JOB ITEM:
For this task, copy all of the data below exactly and skip the pictures.

(Lens and sensor parameters)
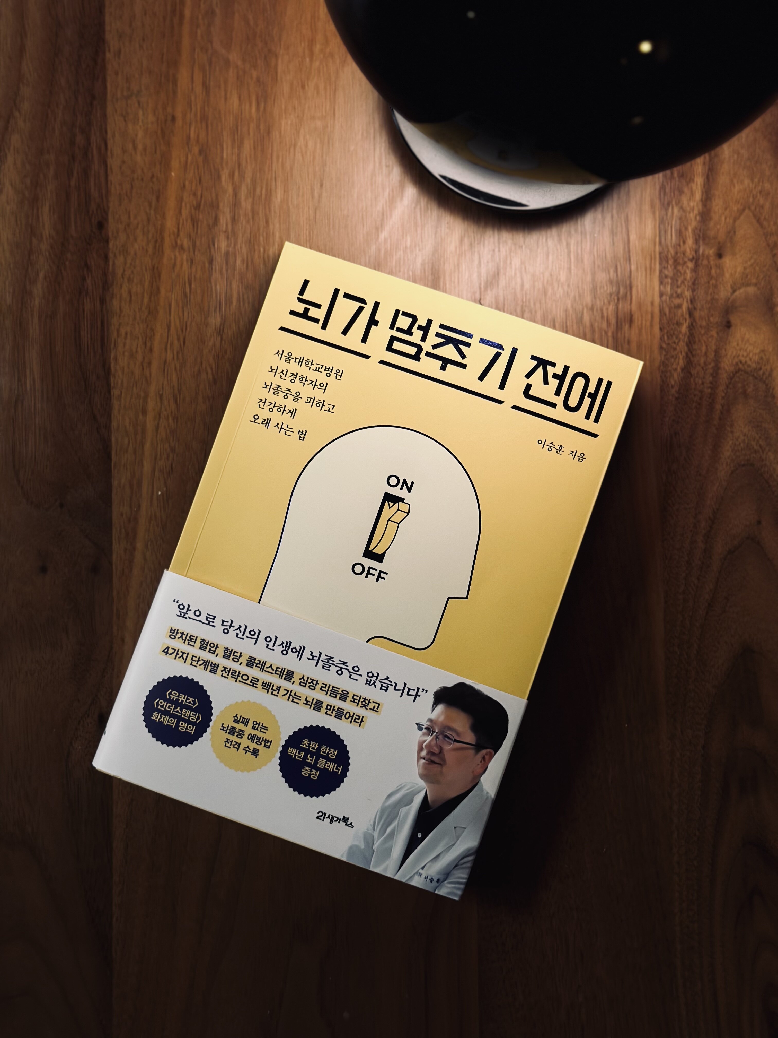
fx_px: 1438
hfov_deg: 30.3
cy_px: 519
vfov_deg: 39.7
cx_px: 389
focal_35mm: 48
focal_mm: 6.86
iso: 80
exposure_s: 1/120
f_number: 1.78
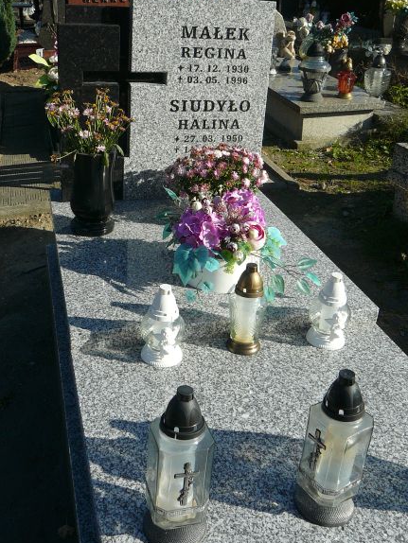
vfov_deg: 47.8
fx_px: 612
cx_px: 196
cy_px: 245
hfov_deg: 36.8
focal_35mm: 39
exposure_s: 1/400
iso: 80
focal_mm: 5.2
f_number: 5
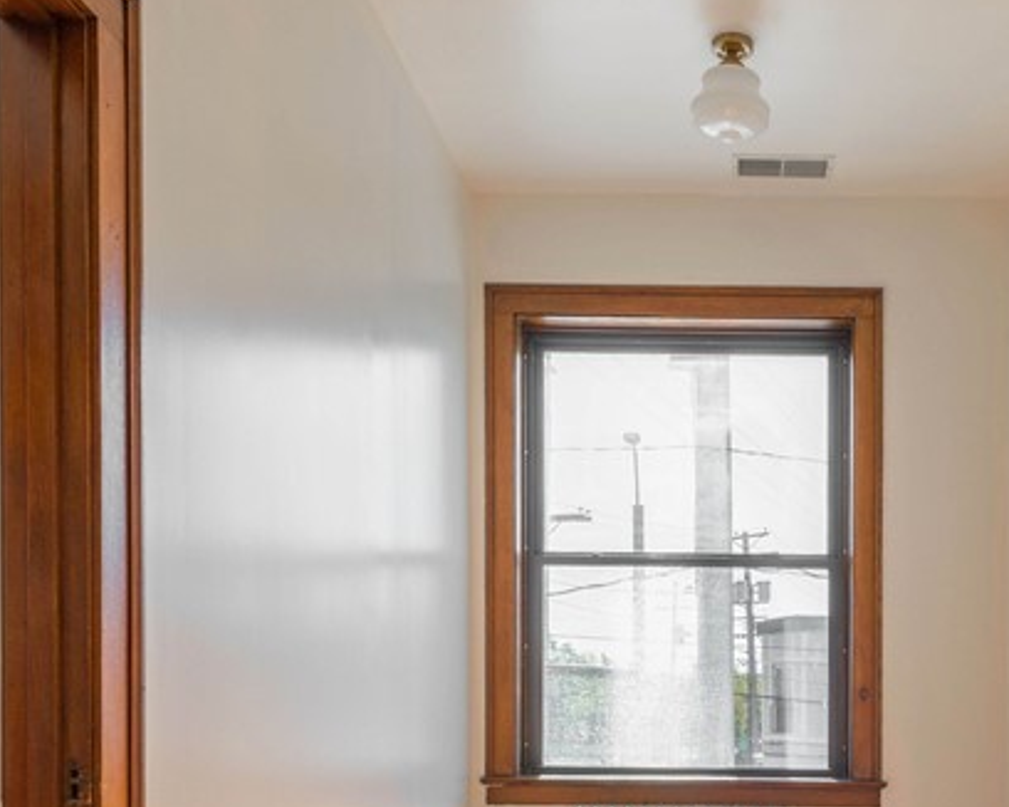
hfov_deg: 50.3
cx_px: 699
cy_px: 667
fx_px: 1045
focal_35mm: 35
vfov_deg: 40.2
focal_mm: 14
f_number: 10
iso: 200
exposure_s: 1/80
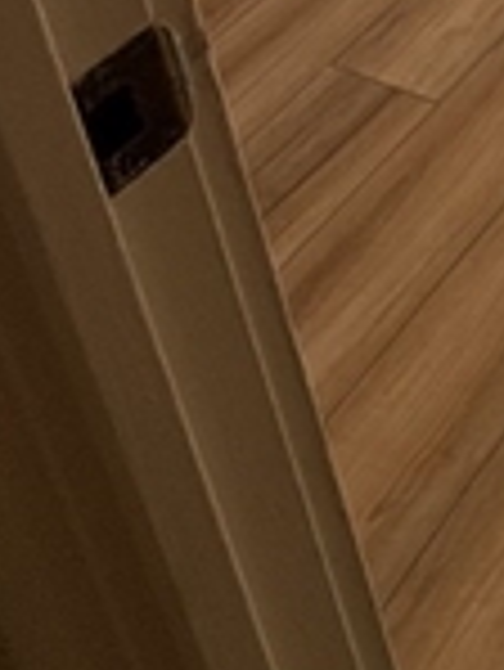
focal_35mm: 72
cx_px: 1058
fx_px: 1396
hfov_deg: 15.5
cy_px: -567
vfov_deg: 19.5
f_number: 2.2
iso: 40
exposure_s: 1/285
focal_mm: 2.22
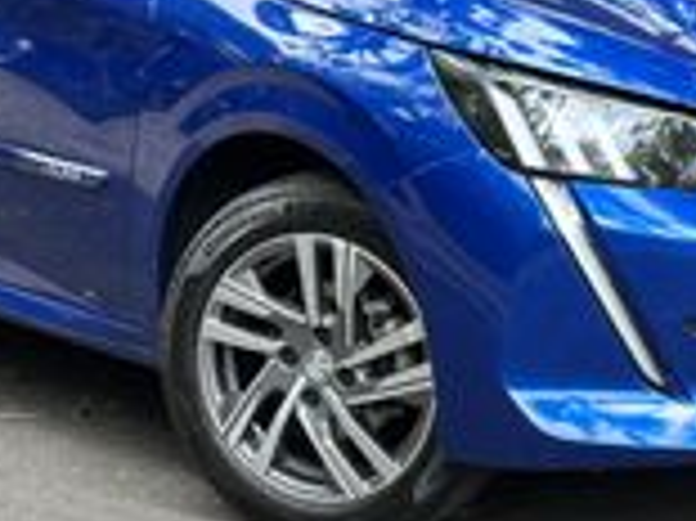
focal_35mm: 146
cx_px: 373
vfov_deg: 10.1
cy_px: 4
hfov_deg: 13.5
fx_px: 2933
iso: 80
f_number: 1.78
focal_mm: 6.86
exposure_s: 1/138
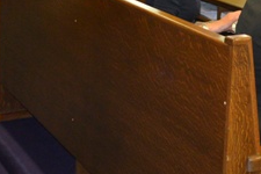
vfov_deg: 13.9
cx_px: 285
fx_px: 681
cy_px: -61
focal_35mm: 94
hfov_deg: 20.7
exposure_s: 1/60
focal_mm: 22
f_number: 3.8
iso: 2000
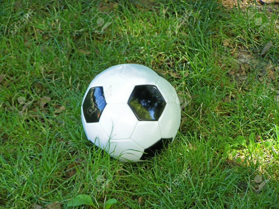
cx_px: 140
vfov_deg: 8.8
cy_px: 104
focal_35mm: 169
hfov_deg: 11.7
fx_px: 1363
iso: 160
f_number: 3.2
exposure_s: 1/80
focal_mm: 28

SOLUTION TO THE PROBLEM:
fx_px: 1438
hfov_deg: 30.3
cy_px: 519
vfov_deg: 39.7
cx_px: 389
focal_35mm: 48
focal_mm: 6.86
iso: 80
exposure_s: 1/120
f_number: 1.78
vfov_deg: 47.8
fx_px: 612
cx_px: 196
cy_px: 245
hfov_deg: 36.8
focal_35mm: 39
exposure_s: 1/400
iso: 80
focal_mm: 5.2
f_number: 5
hfov_deg: 50.3
cx_px: 699
cy_px: 667
fx_px: 1045
focal_35mm: 35
vfov_deg: 40.2
focal_mm: 14
f_number: 10
iso: 200
exposure_s: 1/80
focal_35mm: 72
cx_px: 1058
fx_px: 1396
hfov_deg: 15.5
cy_px: -567
vfov_deg: 19.5
f_number: 2.2
iso: 40
exposure_s: 1/285
focal_mm: 2.22
focal_35mm: 146
cx_px: 373
vfov_deg: 10.1
cy_px: 4
hfov_deg: 13.5
fx_px: 2933
iso: 80
f_number: 1.78
focal_mm: 6.86
exposure_s: 1/138
vfov_deg: 13.9
cx_px: 285
fx_px: 681
cy_px: -61
focal_35mm: 94
hfov_deg: 20.7
exposure_s: 1/60
focal_mm: 22
f_number: 3.8
iso: 2000
cx_px: 140
vfov_deg: 8.8
cy_px: 104
focal_35mm: 169
hfov_deg: 11.7
fx_px: 1363
iso: 160
f_number: 3.2
exposure_s: 1/80
focal_mm: 28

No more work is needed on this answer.